Healing involves success and vice versa.

Yet this is what most people express when they ask for transformative lifestyle support: I want to get better, and to get richer. I want to be healthy and to demonstrate the Law of Attraction is a fact. When I have the money and wherewithal to go anywhere and do what I want whenever I want, success will be mine.

I tell them this is only partly true. In this take on success, I do not see myself.  To expand it a bit, success isn’t quite the same as whole, complete and able–in a word, healed. Many financially successful people lead miserable lives and are literally owned by others. Michael Jackson comes immediately to mind, but we need not look so far afield. He was more “successful” than he was in a healing state, though he kept trying.

The nuclear family is a starting point for our ideas of success. This begins with the “man and wife” or committed spouses of future successful children, and a future, successful society to match. (No need to discuss gender; just  achievement conceptions.)

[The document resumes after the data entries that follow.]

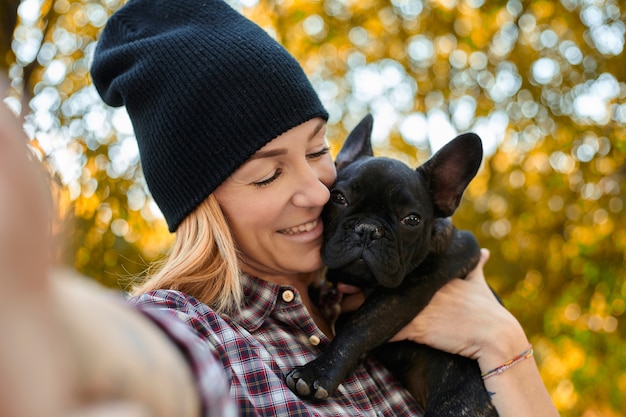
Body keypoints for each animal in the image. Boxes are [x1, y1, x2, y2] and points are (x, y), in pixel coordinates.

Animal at [286, 114, 494, 416]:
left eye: (412, 219)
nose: (368, 229)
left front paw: (318, 372)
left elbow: (361, 324)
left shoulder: (407, 291)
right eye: (338, 198)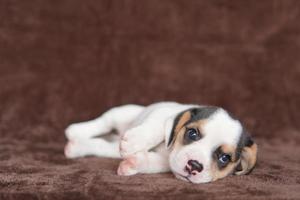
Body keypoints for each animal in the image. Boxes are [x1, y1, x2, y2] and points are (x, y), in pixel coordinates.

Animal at [65, 102, 258, 184]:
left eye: (224, 158)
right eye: (192, 133)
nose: (194, 166)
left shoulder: (165, 162)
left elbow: (150, 162)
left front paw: (133, 163)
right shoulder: (164, 113)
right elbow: (156, 128)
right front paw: (136, 141)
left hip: (110, 147)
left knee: (99, 144)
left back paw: (75, 147)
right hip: (121, 113)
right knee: (103, 122)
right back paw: (75, 130)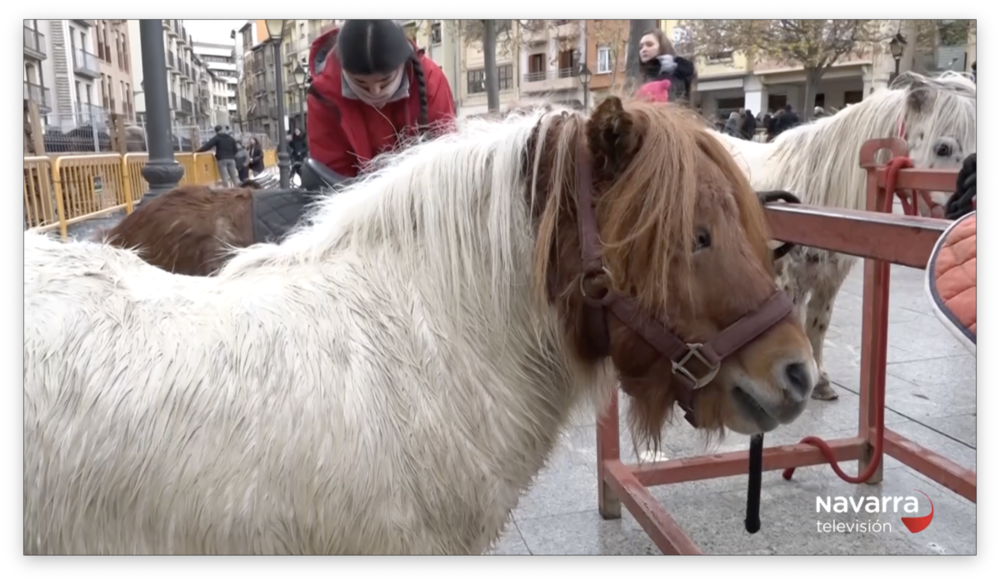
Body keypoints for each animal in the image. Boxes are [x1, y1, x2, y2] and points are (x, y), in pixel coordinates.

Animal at [712, 72, 976, 402]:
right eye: (942, 148)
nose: (967, 207)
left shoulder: (829, 276)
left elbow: (818, 322)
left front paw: (821, 381)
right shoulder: (789, 277)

Women everywhere believe the men in their lives “should” financially support them. If they do, the men are viewed as successful. The quality of the soul of the man, or of his spiritual direction and foundation, are hidden within woman’s emotional love of the man. The soul or spiritual quality or lack of it doesn’t rise to the surface until value differences become apparent.

Differences in values make life situations appear unsuccessful. Each individual has an internal barometer by which they measure compatible values, and that barometer maintains a predetermined level of pressure that the union can stand. The relationship with another sets off a warning signal; pressure too high– I’m going to bail out instead of weather this storm. However, it is self-estimation and regard, or lack thereof, that may be the core of a high- or low-pressure conflict.

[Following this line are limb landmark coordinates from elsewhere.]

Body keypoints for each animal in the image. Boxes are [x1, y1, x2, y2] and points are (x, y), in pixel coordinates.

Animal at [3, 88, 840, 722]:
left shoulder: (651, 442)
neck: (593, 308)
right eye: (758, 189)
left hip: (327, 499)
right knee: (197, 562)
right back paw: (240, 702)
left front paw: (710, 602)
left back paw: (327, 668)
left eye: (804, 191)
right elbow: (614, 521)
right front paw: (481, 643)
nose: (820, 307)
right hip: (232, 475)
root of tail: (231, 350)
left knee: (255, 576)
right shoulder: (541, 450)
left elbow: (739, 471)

I am stunned by how my idea of success is bound up in my upbringing–from great, great grandparents to aunts and uncles and of course my own parents and how they interacted. Everything from handling money to making it, goal achievement to friendships, dating to raising children, lifestyle, attitudes and more was affected and strongly influenced by the core values I saw and learned. Some of these values had to be released to allow my soul to grow. This required –and still requires– a lot of forgiveness, mostly of myself.

Take a moment to really feel your deepest thoughts and think about your deepest feelings and what they reveal about you. There are ways of “being yourself” that speak volumes, depending on “the other” you are interacting with (significant other, family, neighbors, colleagues, society, nation). Fearing another’s reaction to your change in outlook is the number one “sin” against loving living.*

  1. Is your idea of success aligned with hard-wired beliefs you learned from family or school?
  2. Is loving living only meaningful or valuable to you if it involves a new wardrobe, vehicle, academic degree or home?
  3. Do you wish your friends and loved ones expressed different ideas of success?
  4. Can you continue to support traditions, memories and thought patterns that no longer jibe with your spirit?
  5. Do you feel lethargic or have unhealthy thoughts about your future (present!), and don’t know why?

There are no right or wrong answers. If Yes is your response to three or more questions, you may want to create a new definition of success for yourself. Make sure you include healing your spirit and growing your soul.


*Can you be the perfect being God made when you prefer “them”? What is your god-concept, anyway? This is a Name, Praise and Expand discussion in the Nine Principles for Loving Living arsenal.